Words can't describe how betrayed I feel by the Alexandria City court house. To hear a judge - who is supposed to be unbiased - literally question my own lawyer for why he was working with us and why he charged the rates that he did, was appalling. On top of that, he even ignored the facts or the laws that were broken by our landlord, giving us no chance from the start. He then made a remark that we could have spent the money on a vacation rather then paying for a lawyer - what judge does or says this? It was disgusting to witness and it truly was a scenario that not only made me lose faith in the justice system but even God.
Now, I know for anyone who has faith, trusting God's reasoning is of utmost importance. I myself am very much connected to my own intuition, my faith and spirituality, and I honestly hate the idea of being afraid because I feel more in control when I am calm or assertive. The only exception to this is of course death, but I'm slowly learning to accept this as well.
When it comes to my faith though, no, I'm not and have never been super religious. However, I've always felt connected to a force greater than me that has helped me get through so much of the chaos in my life. I've wondered countless times how I'm even alive today and I've come to the conclusion that it's because of this force that I feel but can't see. I've felt it my whole life, yet as the phases in my life upgrade and I'm hit with bigger challenges than the one before, it's harder for me to continue believing. I sometimes wonder if it's all just a part of my imagination; a part of me that's desperate to believe in something when I feel like giving up.
I know there are millions of people who have been wronged to the point where they lost their faith or their connection to what means most to them yet they found a way to push forward. I've secretly wanted to be one of those people because I admired their strength. I wanted to be so internally strong and capable to the point that no obstacle in my life could phase me. I wanted to accept life for being harsh so that nothing could knock me down or take me by surprise. It's exhausting though.
What do you do when the very system in place to restore the balance here on earth turns a blind eye? What do you do when your heart believes in the fight you're fighting for, yet your environment is tarnished by corruption and evil? What do you do when you maintain your faith and love just to continue being knocked down? What do you do when the world tips off the scale and you're the only one trying to make things right?

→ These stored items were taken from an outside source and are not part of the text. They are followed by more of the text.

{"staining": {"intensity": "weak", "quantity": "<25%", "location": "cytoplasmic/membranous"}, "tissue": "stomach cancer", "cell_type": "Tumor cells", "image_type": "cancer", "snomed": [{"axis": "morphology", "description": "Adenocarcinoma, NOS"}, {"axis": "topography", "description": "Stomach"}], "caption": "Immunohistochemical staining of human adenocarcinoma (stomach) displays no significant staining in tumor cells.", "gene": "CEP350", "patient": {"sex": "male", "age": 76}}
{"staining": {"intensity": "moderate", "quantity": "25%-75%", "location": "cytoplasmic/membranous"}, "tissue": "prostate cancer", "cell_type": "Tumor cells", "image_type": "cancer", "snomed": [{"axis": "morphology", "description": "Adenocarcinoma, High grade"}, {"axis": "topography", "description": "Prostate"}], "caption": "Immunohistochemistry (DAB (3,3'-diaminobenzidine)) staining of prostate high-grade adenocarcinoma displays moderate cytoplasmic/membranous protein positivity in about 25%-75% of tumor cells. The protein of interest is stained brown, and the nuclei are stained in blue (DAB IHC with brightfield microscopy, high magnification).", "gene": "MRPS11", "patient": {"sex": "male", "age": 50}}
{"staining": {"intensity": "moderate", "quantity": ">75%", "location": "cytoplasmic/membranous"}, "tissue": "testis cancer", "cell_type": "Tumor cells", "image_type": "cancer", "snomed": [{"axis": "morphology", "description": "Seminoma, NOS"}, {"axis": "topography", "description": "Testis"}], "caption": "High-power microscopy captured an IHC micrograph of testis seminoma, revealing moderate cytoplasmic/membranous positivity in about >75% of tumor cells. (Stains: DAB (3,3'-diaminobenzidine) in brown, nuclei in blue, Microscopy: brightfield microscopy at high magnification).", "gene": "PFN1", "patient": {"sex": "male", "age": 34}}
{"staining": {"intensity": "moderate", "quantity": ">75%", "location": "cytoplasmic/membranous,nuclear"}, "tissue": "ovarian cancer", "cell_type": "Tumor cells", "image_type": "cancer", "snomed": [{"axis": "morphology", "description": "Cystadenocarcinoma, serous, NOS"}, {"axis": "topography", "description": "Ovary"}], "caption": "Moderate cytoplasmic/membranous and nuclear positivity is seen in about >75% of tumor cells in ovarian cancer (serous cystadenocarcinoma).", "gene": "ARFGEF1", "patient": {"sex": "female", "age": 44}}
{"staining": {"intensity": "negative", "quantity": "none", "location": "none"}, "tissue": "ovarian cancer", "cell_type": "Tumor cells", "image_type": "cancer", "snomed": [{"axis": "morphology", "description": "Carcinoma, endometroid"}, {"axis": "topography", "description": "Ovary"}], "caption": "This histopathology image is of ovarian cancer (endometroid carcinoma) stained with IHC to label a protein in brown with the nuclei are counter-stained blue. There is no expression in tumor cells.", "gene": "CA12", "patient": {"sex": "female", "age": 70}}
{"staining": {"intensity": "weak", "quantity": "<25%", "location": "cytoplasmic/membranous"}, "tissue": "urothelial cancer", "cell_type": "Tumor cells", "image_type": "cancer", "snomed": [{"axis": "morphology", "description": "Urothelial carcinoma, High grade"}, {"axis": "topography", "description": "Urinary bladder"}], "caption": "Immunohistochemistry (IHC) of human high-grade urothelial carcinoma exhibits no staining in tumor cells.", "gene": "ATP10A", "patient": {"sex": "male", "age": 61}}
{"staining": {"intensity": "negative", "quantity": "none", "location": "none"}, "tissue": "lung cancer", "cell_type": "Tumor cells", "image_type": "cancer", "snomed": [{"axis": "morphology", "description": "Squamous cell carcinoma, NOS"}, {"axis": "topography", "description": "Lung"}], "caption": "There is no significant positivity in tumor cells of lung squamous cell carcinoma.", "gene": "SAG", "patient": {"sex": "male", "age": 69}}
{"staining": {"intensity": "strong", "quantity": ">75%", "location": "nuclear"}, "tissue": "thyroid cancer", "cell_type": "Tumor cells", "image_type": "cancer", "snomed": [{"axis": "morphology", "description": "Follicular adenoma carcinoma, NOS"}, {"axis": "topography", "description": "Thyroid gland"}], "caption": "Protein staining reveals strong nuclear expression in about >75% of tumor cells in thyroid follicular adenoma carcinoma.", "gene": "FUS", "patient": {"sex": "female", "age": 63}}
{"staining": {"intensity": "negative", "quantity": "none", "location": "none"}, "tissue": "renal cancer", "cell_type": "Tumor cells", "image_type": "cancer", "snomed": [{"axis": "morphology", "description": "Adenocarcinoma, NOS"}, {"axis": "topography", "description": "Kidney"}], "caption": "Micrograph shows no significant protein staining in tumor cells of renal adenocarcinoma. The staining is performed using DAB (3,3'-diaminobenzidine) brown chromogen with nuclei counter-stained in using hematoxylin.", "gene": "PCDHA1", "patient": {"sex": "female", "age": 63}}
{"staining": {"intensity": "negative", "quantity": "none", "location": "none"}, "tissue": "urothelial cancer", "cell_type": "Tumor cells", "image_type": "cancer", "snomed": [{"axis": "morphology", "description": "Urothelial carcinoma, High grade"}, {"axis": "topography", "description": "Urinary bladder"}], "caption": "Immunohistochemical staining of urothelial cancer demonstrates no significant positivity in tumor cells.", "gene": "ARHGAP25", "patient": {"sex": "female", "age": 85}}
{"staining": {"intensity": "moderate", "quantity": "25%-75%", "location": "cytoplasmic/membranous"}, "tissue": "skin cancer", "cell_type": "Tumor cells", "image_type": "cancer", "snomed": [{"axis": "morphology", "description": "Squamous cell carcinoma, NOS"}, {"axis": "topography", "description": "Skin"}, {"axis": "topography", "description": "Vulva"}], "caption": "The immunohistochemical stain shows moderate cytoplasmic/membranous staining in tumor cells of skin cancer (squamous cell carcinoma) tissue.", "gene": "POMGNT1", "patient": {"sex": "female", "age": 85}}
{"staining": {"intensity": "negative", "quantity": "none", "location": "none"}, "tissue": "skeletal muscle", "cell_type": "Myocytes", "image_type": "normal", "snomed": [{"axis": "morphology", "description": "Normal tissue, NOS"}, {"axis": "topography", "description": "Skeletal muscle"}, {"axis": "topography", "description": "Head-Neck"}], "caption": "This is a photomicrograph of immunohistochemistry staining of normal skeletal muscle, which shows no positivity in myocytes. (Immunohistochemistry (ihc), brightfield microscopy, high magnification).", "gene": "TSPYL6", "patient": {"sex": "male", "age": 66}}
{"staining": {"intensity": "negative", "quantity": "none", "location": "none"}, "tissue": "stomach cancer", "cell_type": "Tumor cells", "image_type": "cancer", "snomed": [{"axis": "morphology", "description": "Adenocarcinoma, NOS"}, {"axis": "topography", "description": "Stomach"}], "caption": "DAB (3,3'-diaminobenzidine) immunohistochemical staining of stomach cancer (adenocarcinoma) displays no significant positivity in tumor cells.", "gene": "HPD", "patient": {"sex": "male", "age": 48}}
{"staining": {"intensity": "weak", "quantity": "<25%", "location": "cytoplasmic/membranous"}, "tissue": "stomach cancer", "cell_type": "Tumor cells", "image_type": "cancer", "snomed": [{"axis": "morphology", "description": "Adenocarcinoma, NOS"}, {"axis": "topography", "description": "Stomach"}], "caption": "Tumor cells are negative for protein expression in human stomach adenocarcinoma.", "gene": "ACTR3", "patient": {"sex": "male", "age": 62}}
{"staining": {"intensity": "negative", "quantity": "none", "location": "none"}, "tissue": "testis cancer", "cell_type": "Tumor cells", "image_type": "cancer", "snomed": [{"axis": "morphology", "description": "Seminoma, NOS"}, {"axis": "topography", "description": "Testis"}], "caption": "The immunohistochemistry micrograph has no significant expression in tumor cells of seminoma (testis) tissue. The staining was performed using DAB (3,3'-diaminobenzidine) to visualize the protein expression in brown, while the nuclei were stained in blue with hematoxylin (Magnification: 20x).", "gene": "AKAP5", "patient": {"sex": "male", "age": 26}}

Well...the best I can do now is mind my way of being and accept the challenge before me. I've done it before and I'll continue doing it. There are some fights you win and some fights you lose, but it ultimately boils down to how many times you get back up. I know I could easily be resentful and allow myself to break the very foundation I've built for myself for over a decade, but that would be fruitless. As someone who once said to me, why settle in the dark when it's the light you want to be in.